Surabaya (ANTARA News) - Potensi pendanaan bagi pemerintah daerah (pemda) dari obligasi sangat besar, namun pemda harus berbenah terlebih dahulu dan berkomitmen untuk menerapkan pengelolaan keuangan yang transparan.
Transparansi adalah konsekuensi yang harus ditanggung pemerintah daerah jika ingin menerbitkan obligasi, karena masyarakat sebagai investor tentu ingin tahu pengelolaan keuangan dan juga pendapatan dari penerbit obligasi.
Demikian disampaikan Deputi Gubernur Senior BI Mirza Adityaswara dalam Seminar "Pembiayaan Ekonomi Daerah melalui Penerbitan Surat Berharga" di Surabaya, Kamis.
Menurut Mirza, ketika pasar keuangan domestik sedang bergairah seperti saat ini, penerbitan obligasi merupakan sumber potensial untuk menyerap dana dari pasar.
Terlebih lagi, beban biaya dana dari obligasi juga lebih rendah dibanding bunga kredit perbankan, karena transmisi yang lebih cepat ke pasar obligasi dari penurunan suku bunga acuan BI atau "7-Day Reverse Repo Rate".

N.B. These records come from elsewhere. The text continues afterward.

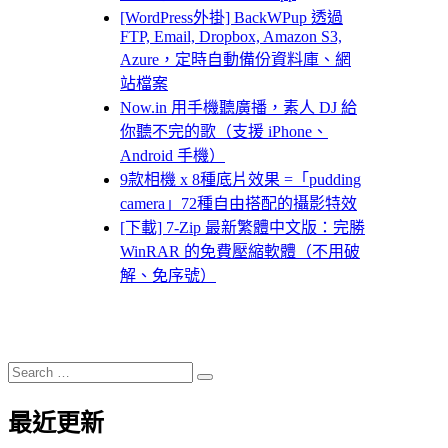
[WordPress外掛] BackWPup 透過
FTP, Email, Dropbox, Amazon S3,
Azure，定時自動備份資料庫、網
站檔案
Now.in 用手機聽廣播，素人 DJ 給
你聽不完的歌（支援 iPhone、
Android 手機）
9款相機 x 8種底片效果 =「pudding
camera」72種自由搭配的攝影特效
[下載] 7-Zip 最新繁體中文版：完勝
WinRAR 的免費壓縮軟體（不用破
解、免序號）
Search
Search
for:
最近更新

Hingga November 2016, suku bunga acuan BI sudah turun 150 basis poin secara akumulasi.
"Jadi saat pasar sedang booming, tidak bearish seperti saat ini, sangat potensial biaya dananya turun. Tapi tetap ada konsekuensinya, pemda harus transparan sebelum menerbitkan obligasi," ujar dia.
Mirza menuturkan penerbitan obligasi oleh pemerintah daerah juga akan membuat pasar keuangan domestik semakin dalam dan beragam.

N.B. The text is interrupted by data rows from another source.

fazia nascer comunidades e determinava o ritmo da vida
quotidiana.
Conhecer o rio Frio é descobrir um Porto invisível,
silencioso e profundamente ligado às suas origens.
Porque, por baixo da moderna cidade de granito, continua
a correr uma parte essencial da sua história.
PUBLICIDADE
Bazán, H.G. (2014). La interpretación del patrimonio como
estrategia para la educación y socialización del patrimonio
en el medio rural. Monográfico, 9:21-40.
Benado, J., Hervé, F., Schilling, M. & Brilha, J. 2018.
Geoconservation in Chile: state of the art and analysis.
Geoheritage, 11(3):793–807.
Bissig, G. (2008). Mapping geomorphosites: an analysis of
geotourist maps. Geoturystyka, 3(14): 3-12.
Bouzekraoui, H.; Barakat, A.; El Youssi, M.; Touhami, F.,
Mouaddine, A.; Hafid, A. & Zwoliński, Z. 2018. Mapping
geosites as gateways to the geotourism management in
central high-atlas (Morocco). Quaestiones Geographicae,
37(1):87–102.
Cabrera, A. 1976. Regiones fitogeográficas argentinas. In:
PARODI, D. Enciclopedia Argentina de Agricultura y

Sepanjang 2016, kapitalisasi di pasar obligasi semakin besar, terutama dari maraknya penerbitan obligasi oleh pemerintah dan korporasi swasta, termasuk korporasi Badan Usaha Milik Negara.
Jika digabungkan dengan penarikan utang, kata Mirza, total pendanaan yang diserap pemerintah sebesar Rp1.600 triliun atau 28 persen dari Produk Domestik Bruto.

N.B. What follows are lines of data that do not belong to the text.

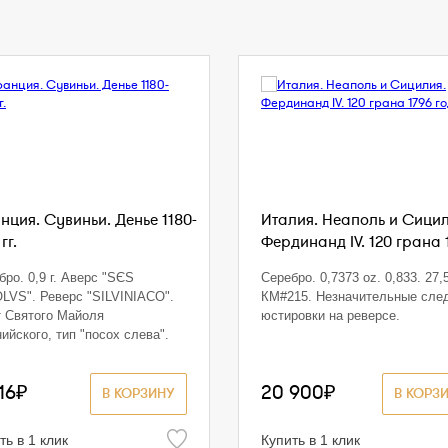
нция. Сувиньи. Денье 1180-
Италия. Неаполь и Сицил
гг.
Фердинанд IV. 120 грана 1
бро. 0,9 г. Аверс "SЄS
Серебро. 0,7373 oz. 0,833. 27,5
LVS". Реверс "SILVINIACO".
КМ#215. Незначительные сле
 Святого Майоля
юстировки на реверсе.
ийского, тип "посох слева".
16₽
20 900₽
В КОРЗИНУ
В КОРЗ
ть в 1 клик
Купить в 1 клик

Sementara obligasi dari swasta, termasuk BUMN sebesar Rp200-Rp300 triliun.
"Hanya pemerintah daerah yang belum menerbitkan obligasi," kata dia.
Namun BI menyatakan masih banyak "pekerjaan rumah" yang harus diselesaikan oleh pemerintah daerah, pemerintah pusat, dan juga Otoritas Jasa Keuangan (OJK) untuk merealisasikan penerbitan obligasi daerah.
Wacana penerbitan obligasi dari pemerintah daerah sudah mengemuka sejak 2003. Namun setelah 13 tahun berlalu, rencana tersebut tidak kunjung terealisasi.
Pemerintah daerah yang berniat menerbitkan obligasi daerah adalah Pemerintah Provinsi Jawa Barat dan Pemerintah Provinsi DKI Jakarta.
Menurut Ahli Ekonomi dari Universitas Brawijaya, Candra Faji Ananda, masalah krusial yang menghambat penerbitan obligasi daerah ini salah satunya dari kapasitas pemerintah daerah dan kemauan politik (political will) antara pemda dan Dewan Perwakilan Rakyat Daerah (DPRD).
Masalah pertama, dari kapasitas fiskal pemerintah. Kedua dari sisi transparansi pemerintah daerah agar dapat memberikan kepercayaan kepada pelaku pasar.
"Ada yang kurang cocok, misalnya agak sulit laporan keuangan pemda harus ada setiap bulan dan juga transparansinya," kata Candra dalam seminar tersebut.